▶ [Task objective]
Find every line in the records below that contains "series", matching case exactly, and copy each of those lines.

==== Records for this exercise ====

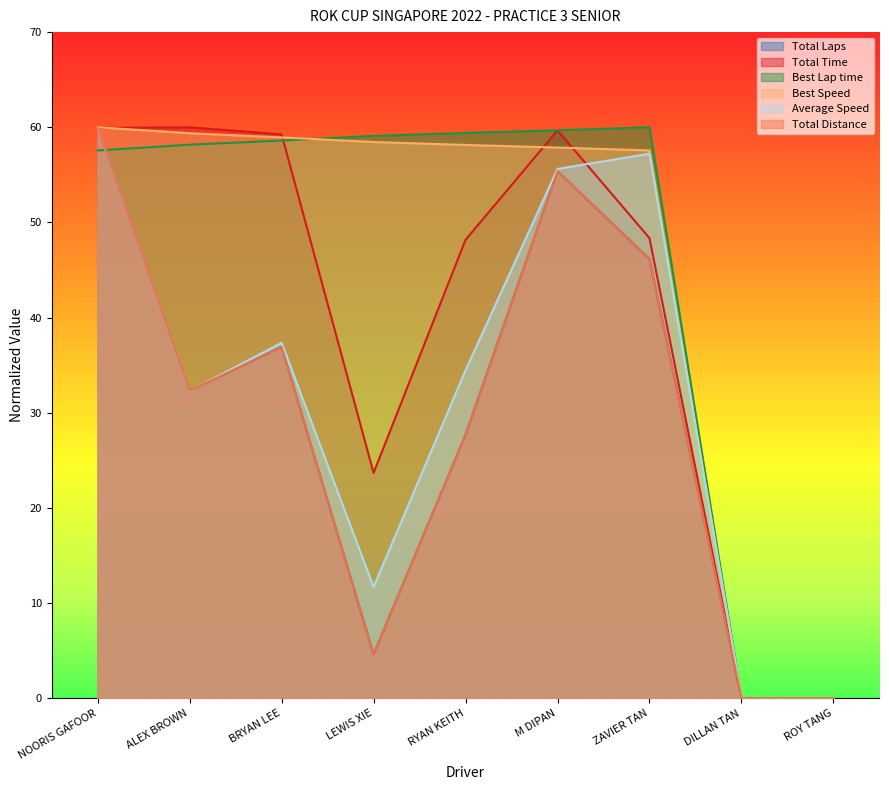

What are all the series names shown in the legend?

Total Laps, Total Time, Best Lap time, Best Speed, Average Speed, Total Distance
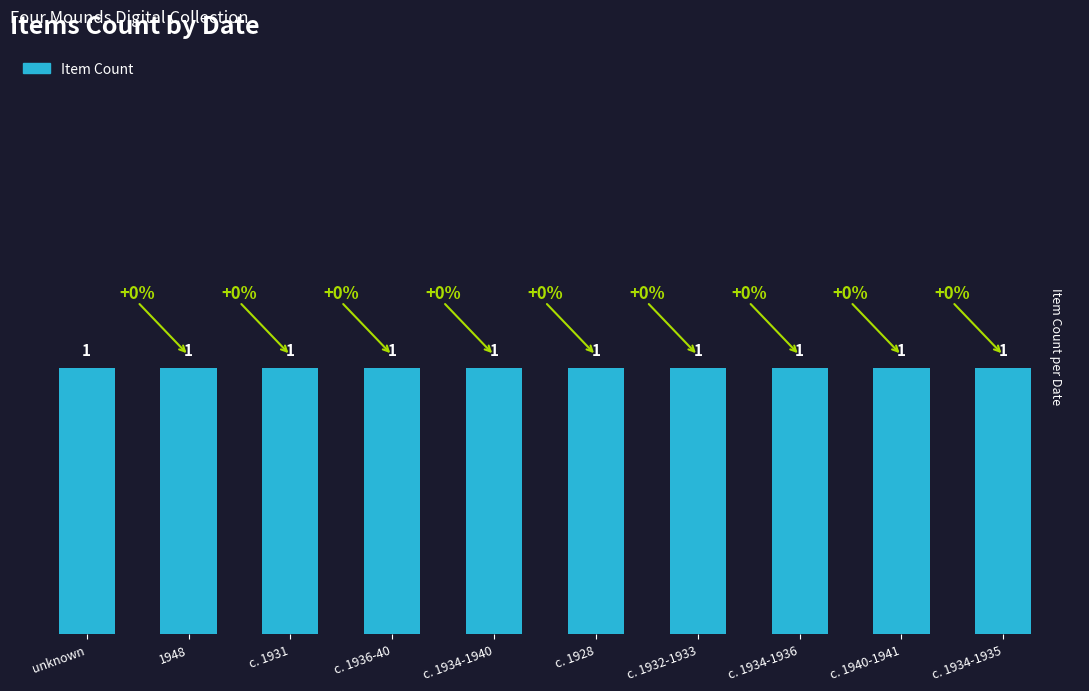

What value does the data have at c. 1940-1941?

1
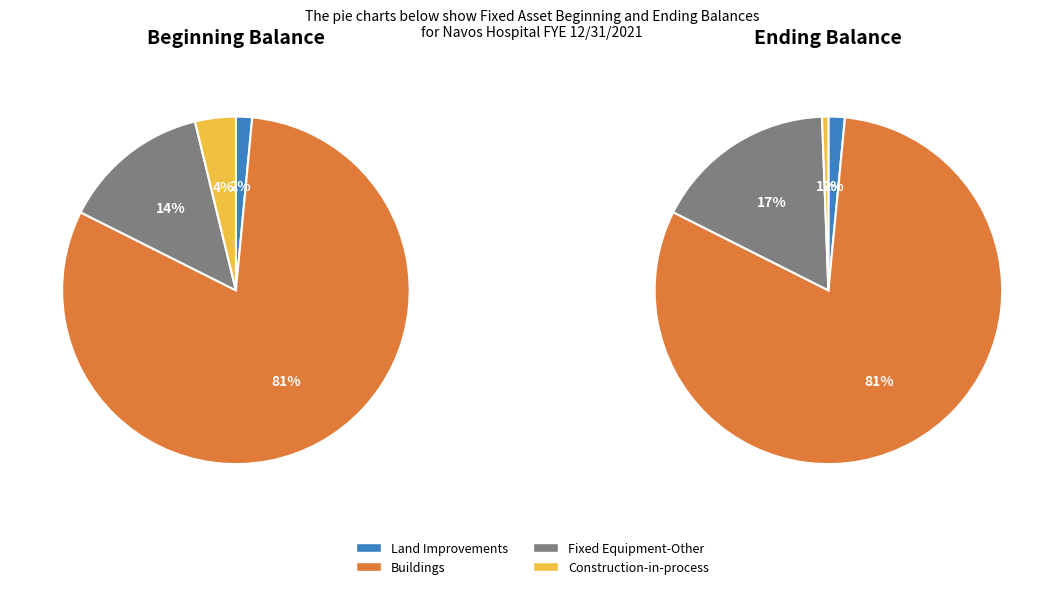

Does Construction-in-process represent more than half of the total?

No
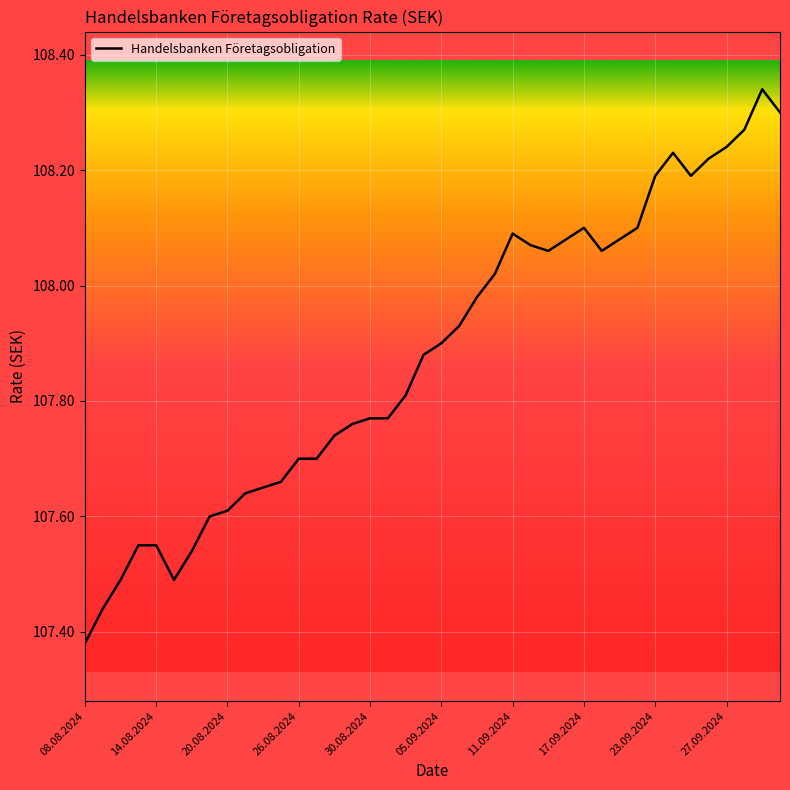

What is the difference between the maximum and minimum values?

1.0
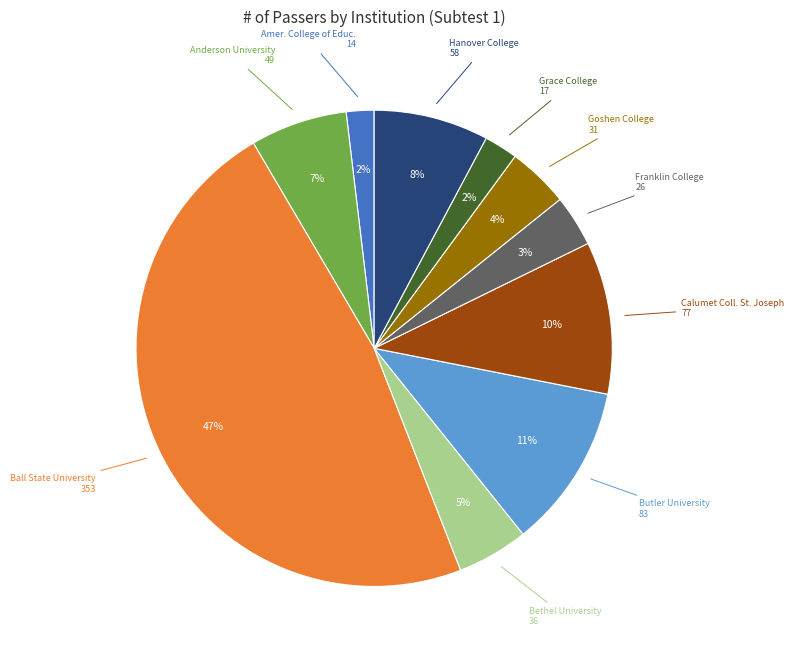

To the nearest percent, what is the average slice percentage?

10%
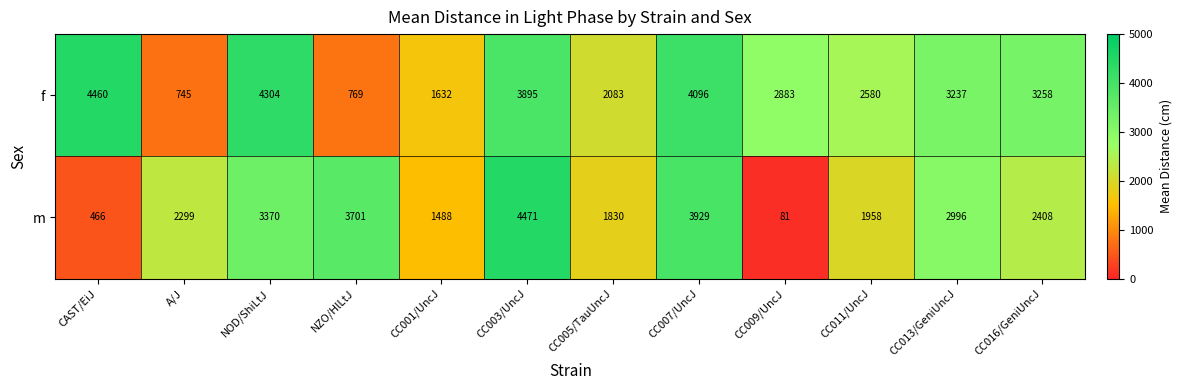

What is the total value across all series at NOD/ShiLtJ?

7674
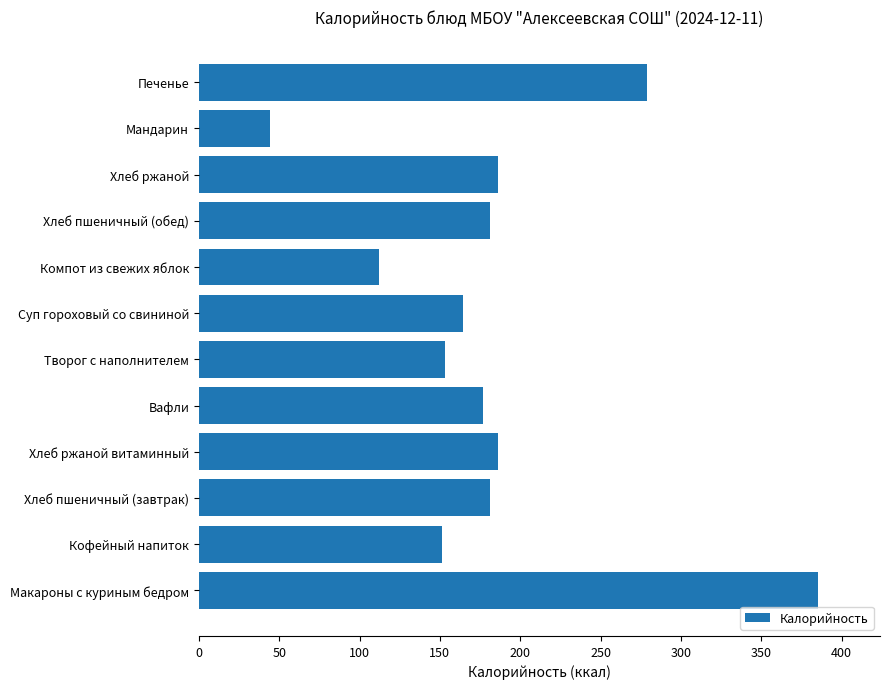

What is the smallest value displayed?

44.0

====

▶ [Your response]
What are all the series names shown in the legend?
What is the total value across all series at NOD/ShiLtJ?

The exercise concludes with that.